The table below describes the shift from managing traditional careers of the industrial era to cultivating creative lives in an era where human contribution at work is derived from imagination and creativity.

Source: Saveri Consulting, 2017; derived from Marc Zegans, Arc and Interruption

Strategic Implications for Educators

Education leaders have an opportunity to re-examine their school models, programs, services, and learner experiences to understand how they might support their students in developing a creative life in the rapidly emerging world of smart machines and digitally automated and augmented work. Specifically, educators should identify and focus on ways to support students in developing a robust self-concept with tools and capabilities necessary for professional creative production and practice.

Below are some opportunity areas to consider for supporting students in developing a creative life, with examples of current programs and initiatives.

Help students build robust inner selves
Schools that fully integrate social-emotional learning across curriculum and school community life will provide students daily practice in building and integrating essential emotion management skills. This will help students recognize and appreciate emotion management as a core tool for self care, creative engagement, and identity development as they encounter the joys and challenges of learning in a socially dynamic school community. Comprehensive social-emotional curriculum programs such as the RULER program and other CASEL programs are evidence based programs that work with educators to develop their social-emotional skills and implement curriculum into preK-12 classrooms and after school programs.

◆ What this exercise asks ◆
1. Rewrite the passage on creative lives between "Below are some" and "programs and initiatives.", inclusive, replacing "opportunity areas" with "focus areas".
2. Decide whether each statement agrees with the passage on creative lives, answering yes or no and quoting the words that decide it: (a) The table's source is given as Saveri Consulting, 2017. (b) The RULER program is described as serving only high school classrooms. (c) In the new era, human contribution at work is said to come from physical labor.
3. Write what comes next in the passage on creative lives, picking up after its final sentence.
The items after this point are separate material and are not part of the passage on creative lives.

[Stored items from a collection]
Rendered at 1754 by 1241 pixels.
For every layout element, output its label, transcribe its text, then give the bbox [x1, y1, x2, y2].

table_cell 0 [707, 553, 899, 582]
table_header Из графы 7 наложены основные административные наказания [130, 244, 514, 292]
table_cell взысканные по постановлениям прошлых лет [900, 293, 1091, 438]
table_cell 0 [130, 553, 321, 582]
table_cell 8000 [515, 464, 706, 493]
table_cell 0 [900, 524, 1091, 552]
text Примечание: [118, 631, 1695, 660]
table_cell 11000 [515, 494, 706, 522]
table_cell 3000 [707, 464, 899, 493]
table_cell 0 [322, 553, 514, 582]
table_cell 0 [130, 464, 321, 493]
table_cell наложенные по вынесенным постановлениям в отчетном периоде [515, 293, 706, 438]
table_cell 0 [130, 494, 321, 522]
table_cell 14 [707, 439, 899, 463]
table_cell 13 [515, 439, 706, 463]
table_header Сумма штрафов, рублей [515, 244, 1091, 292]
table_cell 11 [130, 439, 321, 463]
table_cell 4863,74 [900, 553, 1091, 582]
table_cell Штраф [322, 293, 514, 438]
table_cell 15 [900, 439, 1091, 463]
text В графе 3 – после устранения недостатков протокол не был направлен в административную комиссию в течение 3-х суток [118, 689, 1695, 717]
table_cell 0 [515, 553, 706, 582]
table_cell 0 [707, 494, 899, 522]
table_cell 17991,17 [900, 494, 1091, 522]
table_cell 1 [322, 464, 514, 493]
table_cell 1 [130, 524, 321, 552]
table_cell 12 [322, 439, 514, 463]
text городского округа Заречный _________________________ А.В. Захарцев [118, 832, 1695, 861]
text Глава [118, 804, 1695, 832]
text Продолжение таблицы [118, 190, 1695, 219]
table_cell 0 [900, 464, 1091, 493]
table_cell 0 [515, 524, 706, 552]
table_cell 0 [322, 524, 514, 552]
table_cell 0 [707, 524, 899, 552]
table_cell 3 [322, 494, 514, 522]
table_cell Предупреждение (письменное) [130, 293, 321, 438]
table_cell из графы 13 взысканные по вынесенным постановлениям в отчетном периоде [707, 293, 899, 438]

◆ Task answers ◆
1.
Below are some focus areas to consider for supporting students in developing a creative life, with examples of current programs and initiatives.

2.
(a) Yes: "Source: Saveri Consulting, 2017; derived from Marc Zegans, Arc and Interruption"
(b) No: "implement curriculum into preK-12 classrooms and after school programs"
(c) No: "human contribution at work is derived from imagination and creativity"

3.
Develop multidisciplinary, thematic learning that drives self-examination
Creative production emerges from discovery, uncertainty, conflict, challenge, emotion, and expressive desire. To develop their creative thinking, expression, and problem solving capabilities students need to engage in relatable experiences and real world issues. Particularly in middle and high school years, they need to care and be activated by real world phenomena that spark awe, compassion, outrage, and joy. With greater self-discovery students will find passions that direct their creative energy and learning.
Schools such as SF BrightWorks, Tahoe Expedition Academy, Big Picture Learning, and Finland’s approach to phenomenological learning are examples of multidisciplinary, thematic, learner-centric education that puts individual student discovery and sense-making at the center.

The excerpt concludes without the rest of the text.